* _What this task involves_
In the lines starting at "Ultimo aggiornamento" and ending at "CONSULTAZIONI ELETTORALI E REFERENDARIE DI", switch "straordinarie" to "temporanee" and write out only those lines, with nothing else changed.

* _Provided material_
------------------------------

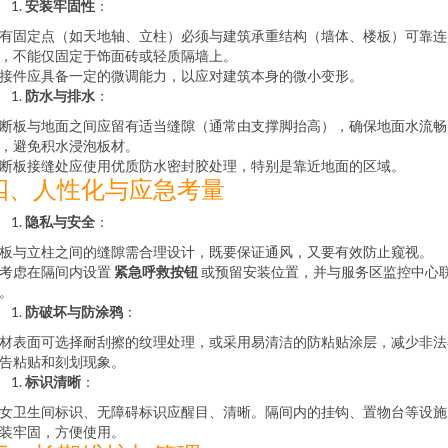
安装牢固性
：
有固定点（如天地轴、立柱）必须与建筑承重结构（墙体、楼板）可靠连
，不能仅固定于饰面砖或轻质隔墙上。
接件应具备一定的微调能力，以应对建筑本身的微小变形。
防水与排水
：
断板与地面之间应留有适当缝隙（通常由支撑脚抬高），确保地面水流畅
，避免积水浸泡板材。
断板接缝处应使用优质防水密封胶处理，特别是靠近地面的区域。
四、人性化与应急考量
隐私与安全
：
板与立柱之间的缝隙需合理设计，既要保证通风，又要有效防止窥视。
考虑在隔间内设置
紧急呼救按钮
或预留安装位置，并与服务区监控中心
。
防破坏与防涂鸦
：
材表面可选择耐刮擦的纹理处理，或采用易清洁的防粘贴涂层，减少非法
告粘贴和刻划现象。
标识清晰
：
女卫生间标识、无障碍标识应醒目、清晰。隔间内的挂钩、置物台等设施
装牢固，方便使用。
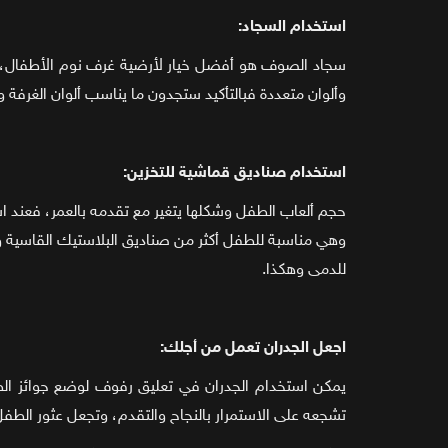
استخدام السجاد:
سجاد الصوف هو أفضل خيار لأرضية غرف نوم الأطفال، إنه
وألوان متعددة فبالتأكيد ستجدون ما يناسب ألوان الغرفة و
استخدام صناديق قماشية للتخزين:
حجم ألعاب الطفل وشكلها يتغير مع تقدمه بالعمر، فعند است
وهي مناسبة للطفل أكثر من صناديق البلاستيك القاسية وال
للدمى وهكذا.
اجعل الجدران تعمل من أجلك:
يمكن استخدام الجدران في تعليق رفوف لوضع جوائز الط
تشجعه على الاستمرار بالنجاح والتقدم، وتجعل عثور الطفل ع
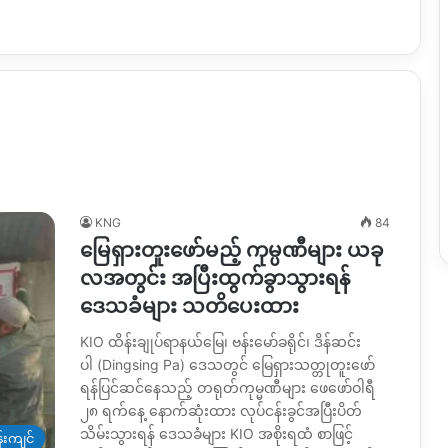
KNG
84
မြေရှားတူးဖော်မည့် ကုမ္ပဏီများ ယခု
လအတွင်း အပြီးထွက်ခွာသွားရန်
ဒေသခံများ သတိပေးထား
KIO ထိန်းချုပ်ရာနယ်မြေ၊ ဗန်းမော်ခရိုင်၊ ဒိန်ဆင်း
ပါ (Dingsing Pa) ဒေသတွင် မြေရှားသတ္တုတူးဖော်
ရန်ပြင်ဆင်နေသည့် တရုတ်ကုမ္မဏီများ ဖေဖော်ဝါရီ
၂၈ ရက်နေ့ နောက်ဆုံးထား လုပ်ငန်းခွင်အပြီးပိတ်
သိမ်းသွားရန် ဒေသခံများ KIO အစိုးရထံ စာဖြင့်
းကျင်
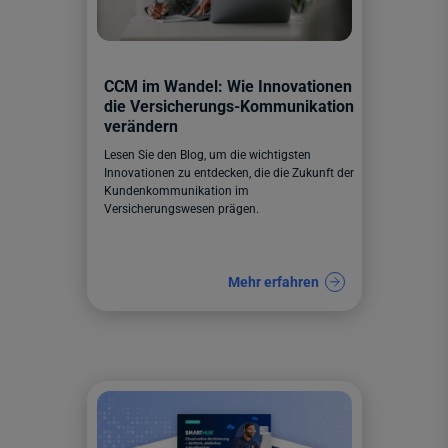
CCM im Wandel: Wie Innovationen
die Versicherungs-Kommunikation
verändern
Lesen Sie den Blog, um die wichtigsten
Innovationen zu entdecken, die die Zukunft der
Kundenkommunikation im
Versicherungswesen prägen.
Mehr erfahren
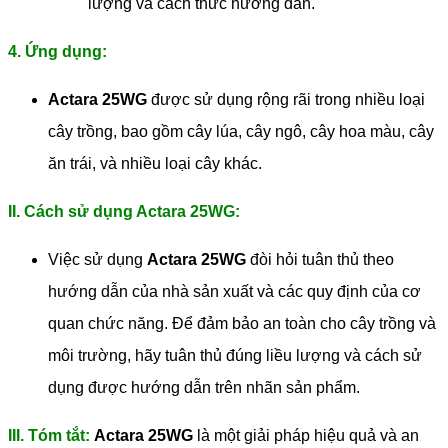
lượng và cách thức hướng dẫn.
4. Ứng dụng:
Actara 25WG
được sử dụng rộng rãi trong nhiều loại
cây trồng, bao gồm cây lúa, cây ngô, cây hoa màu, cây
ăn trái, và nhiều loại cây khác.
II. Cách sử dụng Actara 25WG:
Việc sử dụng
Actara 25WG
đòi hỏi tuân thủ theo
hướng dẫn của nhà sản xuất và các quy định của cơ
quan chức năng. Để đảm bảo an toàn cho cây trồng và
môi trường, hãy tuân thủ đúng liều lượng và cách sử
dụng được hướng dẫn trên nhãn sản phẩm.
III. Tóm tắt:
Actara 25WG
là một giải pháp hiệu quả và an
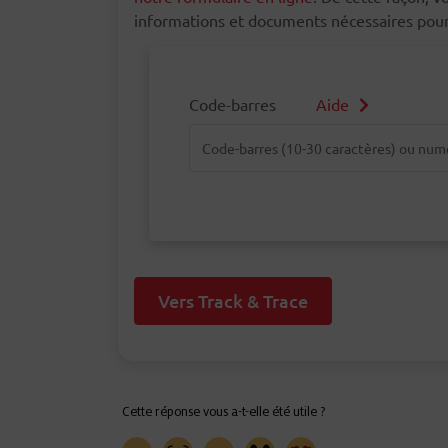
informations et documents nécessaires pour 
Code-barres
Aide
Code-barres
Vers Track & Trace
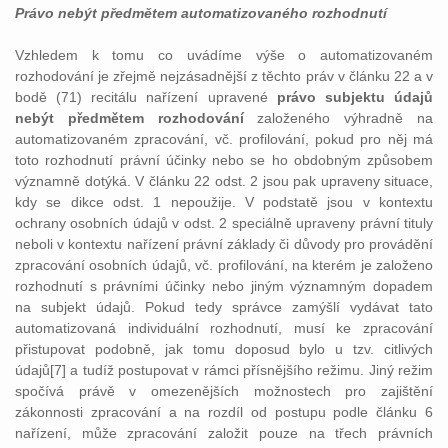
Právo nebýt předmětem automatizovaného rozhodnutí
Vzhledem k tomu co uvádíme výše o automatizovaném
rozhodování je zřejmě nejzásadnější z těchto práv v článku 22 a v
bodě (71) recitálu nařízení upravené
právo subjektu údajů
nebýt předmětem rozhodování
založeného výhradně na
automatizovaném zpracování, vč. profilování, pokud pro něj má
toto rozhodnutí právní účinky nebo se ho obdobným způsobem
významně dotýká. V článku 22 odst. 2 jsou pak upraveny situace,
kdy se dikce odst. 1 nepoužije. V podstatě jsou v kontextu
ochrany osobních údajů v odst. 2 speciálně upraveny právní tituly
neboli v kontextu nařízení právní základy či důvody pro provádění
zpracování osobních údajů, vč. profilování, na kterém je založeno
rozhodnutí s právními účinky nebo jiným významným dopadem
na subjekt údajů. Pokud tedy správce zamýšlí vydávat tato
automatizovaná individuální rozhodnutí, musí ke zpracování
přistupovat podobně, jak tomu doposud bylo u tzv. citlivých
údajů[7] a tudíž postupovat v rámci přísnějšího režimu. Jiný režim
spočívá právě v omezenějších možnostech pro zajištění
zákonnosti zpracování a na rozdíl od postupu podle článku 6
nařízení, může zpracování založit pouze na třech právních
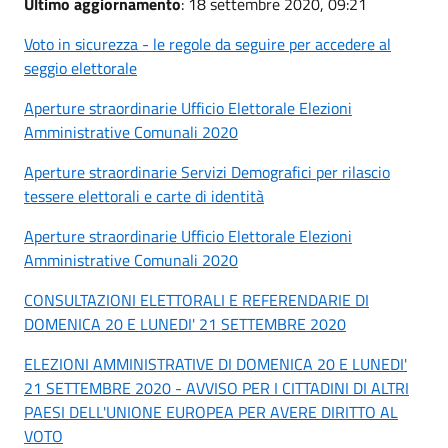
Ultimo aggiornamento
: 18 settembre 2020, 09:21
Voto in sicurezza - le regole da seguire per accedere al
seggio elettorale
Aperture straordinarie Ufficio Elettorale Elezioni
Amministrative Comunali 2020
Aperture straordinarie Servizi Demografici per rilascio
tessere elettorali e carte di identità
Aperture straordinarie Ufficio Elettorale Elezioni
Amministrative Comunali 2020
CONSULTAZIONI ELETTORALI E REFERENDARIE DI
DOMENICA 20 E LUNEDI' 21 SETTEMBRE 2020
ELEZIONI AMMINISTRATIVE DI DOMENICA 20 E LUNEDI'
21 SETTEMBRE 2020 - AVVISO PER I CITTADINI DI ALTRI
PAESI DELL'UNIONE EUROPEA PER AVERE DIRITTO AL
VOTO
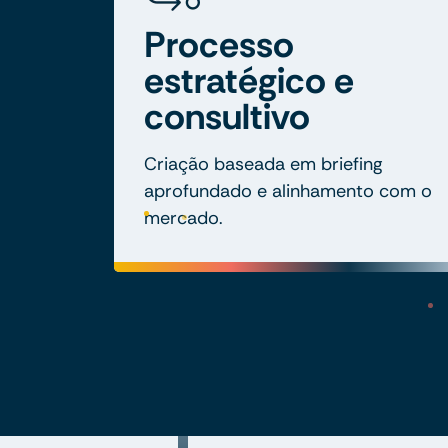
Processo
estratégico e
consultivo
Criação baseada em briefing
aprofundado e alinhamento com o
mercado.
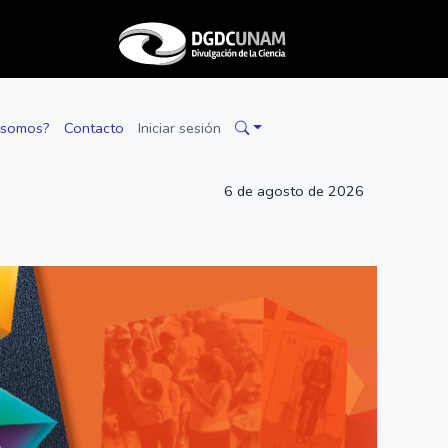
 somos?
Contacto
Iniciar sesión
6 de agosto de 2026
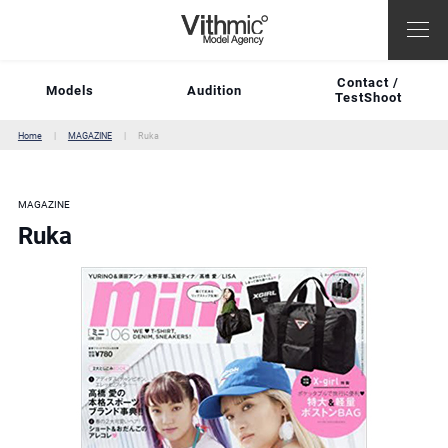
Contact /
Models
Audition
TestShoot
Home
MAGAZINE
Ruka
MAGAZINE
Ruka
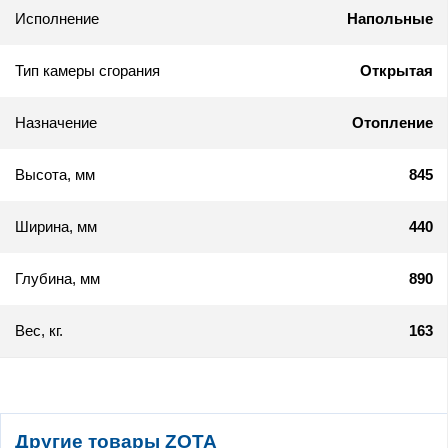
Исполнение
Напольные
Тип камеры сгорания
Открытая
Назначение
Отопление
Высота, мм
845
Ширина, мм
440
Глубина, мм
890
Вес, кг.
163
Другие товары ZOTA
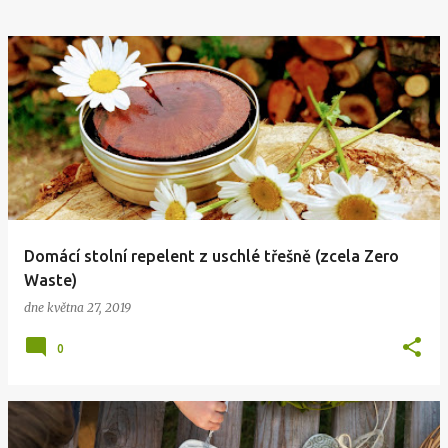
Domácí stolní repelent z uschlé třešně (zcela Zero
Waste)
dne
května 27, 2019
0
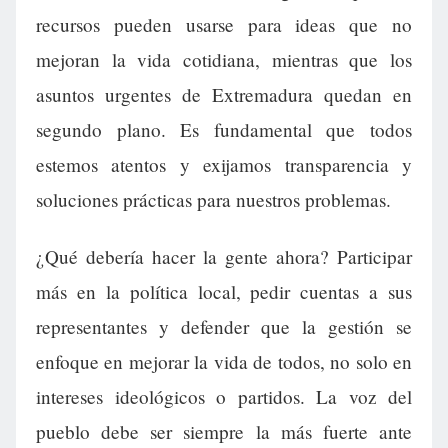
recursos pueden usarse para ideas que no
mejoran la vida cotidiana, mientras que los
asuntos urgentes de Extremadura quedan en
segundo plano. Es fundamental que todos
estemos atentos y exijamos transparencia y
soluciones prácticas para nuestros problemas.
¿Qué debería hacer la gente ahora? Participar
más en la política local, pedir cuentas a sus
representantes y defender que la gestión se
enfoque en mejorar la vida de todos, no solo en
intereses ideológicos o partidos. La voz del
pueblo debe ser siempre la más fuerte ante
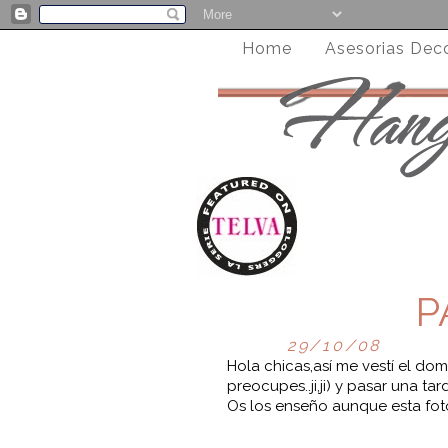
Home
Asesorias Dec
P
29/10/08
Hola chicas,así me vestí el do
preocupes..ji,ji) y pasar una t
Os los enseño aunque esta foto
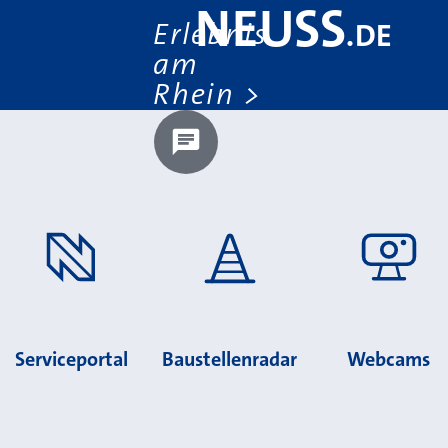
NEUSS
Erlebnis
.
DE
am
Rhein
Chatbot laden?
Serviceportal
Baustellenradar
Webcams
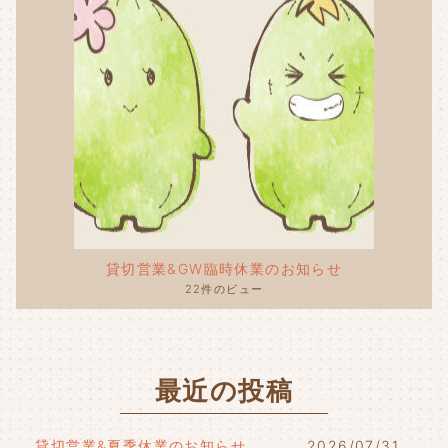
貸切営業&GW臨時休業のお知らせ
22件のビュー
最近の投稿
貸切営業&夏季休業のお知らせ
2026/07/31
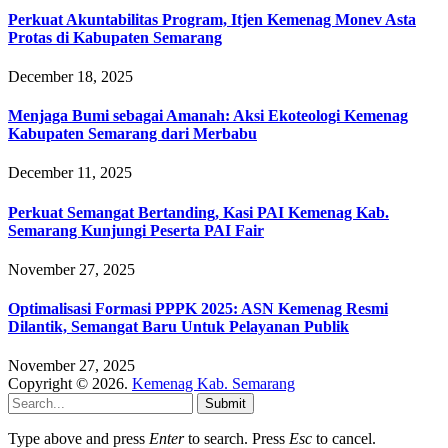
Perkuat Akuntabilitas Program, Itjen Kemenag Monev Asta
Protas di Kabupaten Semarang
December 18, 2025
Menjaga Bumi sebagai Amanah: Aksi Ekoteologi Kemenag
Kabupaten Semarang dari Merbabu
December 11, 2025
Perkuat Semangat Bertanding, Kasi PAI Kemenag Kab.
Semarang Kunjungi Peserta PAI Fair
November 27, 2025
Optimalisasi Formasi PPPK 2025: ASN Kemenag Resmi
Dilantik, Semangat Baru Untuk Pelayanan Publik
November 27, 2025
Copyright © 2026.
Kemenag Kab. Semarang
Submit
Type above and press
Enter
to search. Press
Esc
to cancel.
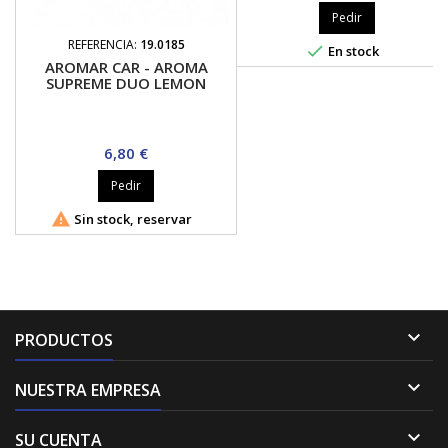
Pedir
REFERENCIA:
19.0185

En stock
AROMAR CAR - AROMA
SUPREME DUO LEMON
Precio
6,80 €
Pedir

Sin stock, reservar

PRODUCTOS

NUESTRA EMPRESA

SU CUENTA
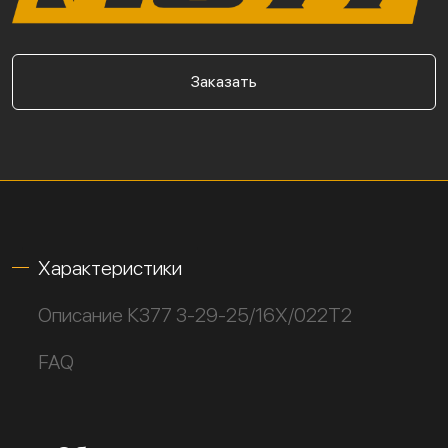
Заказать
Характеристики
Описание К377 3-29-25/16Х/022Т2
FAQ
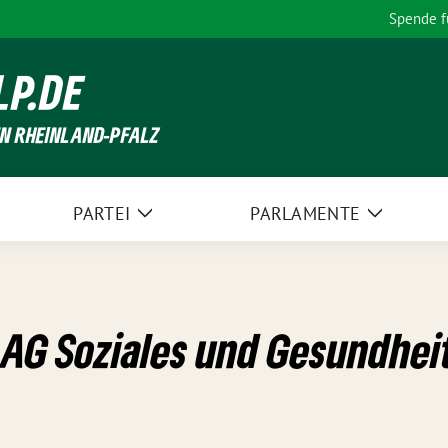
Spende 
LP.DE
EN RHEINLAND-PFALZ
PARTEI
PARLAMENTE
Zeige
Zeige
Untermenü
Unterme
LAG Soziales und Gesundhei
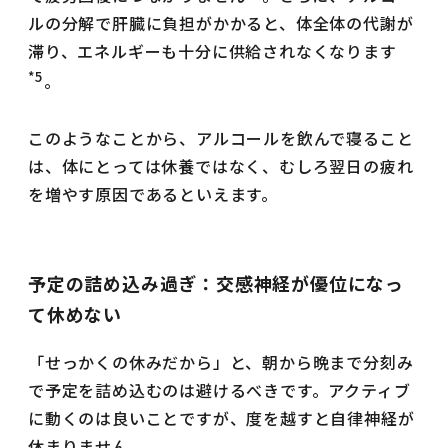
ルの分解で肝臓に負担がかかると、体全体の代謝が
滞り、エネルギーも十分に供給されなくなります
*5
。
このようなことから、アルコールを飲んで寝ること
は、体にとっては休養ではなく、むしろ翌日の疲れ
を増やす原因であるといえます。
予定の詰め込み過ぎ：交感神経が優位になっ
て休めない
「せっかくの休みだから」と、朝から晩まで分刻み
で予定を詰め込むのは避けるべきです。アクティブ
に動くのは良いことですが、度を越すと自律神経が
休まりません。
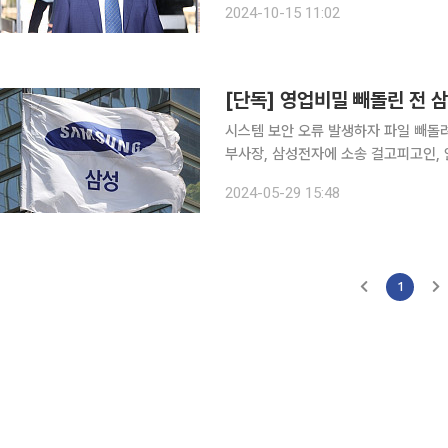
2024-10-15 11:02
형사28부(한대균 부장판사)는 전날 
[단독] 영업비밀 빼돌린 전
시스템 보안 오류 발생하자 파일 빼돌려
부사장, 삼성전자에 소송 걸고피고인, 안승호에
료 유출 혐의를 받는 삼성전자 전 직원
2024-05-29 15:48
수사를 받는 안승호 전 삼성전자 부사
1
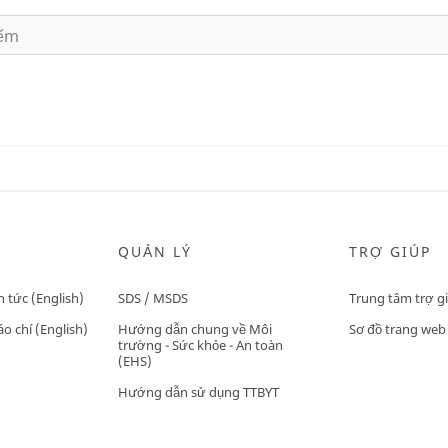
QUẢN LÝ
TRỢ GIÚP
n tức (English)
SDS / MSDS
Trung tâm trợ g
o chí (English)
Hướng dẫn chung về Môi
Sơ đồ trang web
trường - Sức khỏe - An toàn
(EHS)
Hướng dẫn sử dụng TTBYT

------------------------------

* _Problem solution_
Ultimo aggiornamento
: 18 settembre 2020, 09:21
Voto in sicurezza - le regole da seguire per accedere al
seggio elettorale
Aperture temporanee Ufficio Elettorale Elezioni
Amministrative Comunali 2020
Aperture temporanee Servizi Demografici per rilascio
tessere elettorali e carte di identità
Aperture temporanee Ufficio Elettorale Elezioni
Amministrative Comunali 2020
CONSULTAZIONI ELETTORALI E REFERENDARIE DI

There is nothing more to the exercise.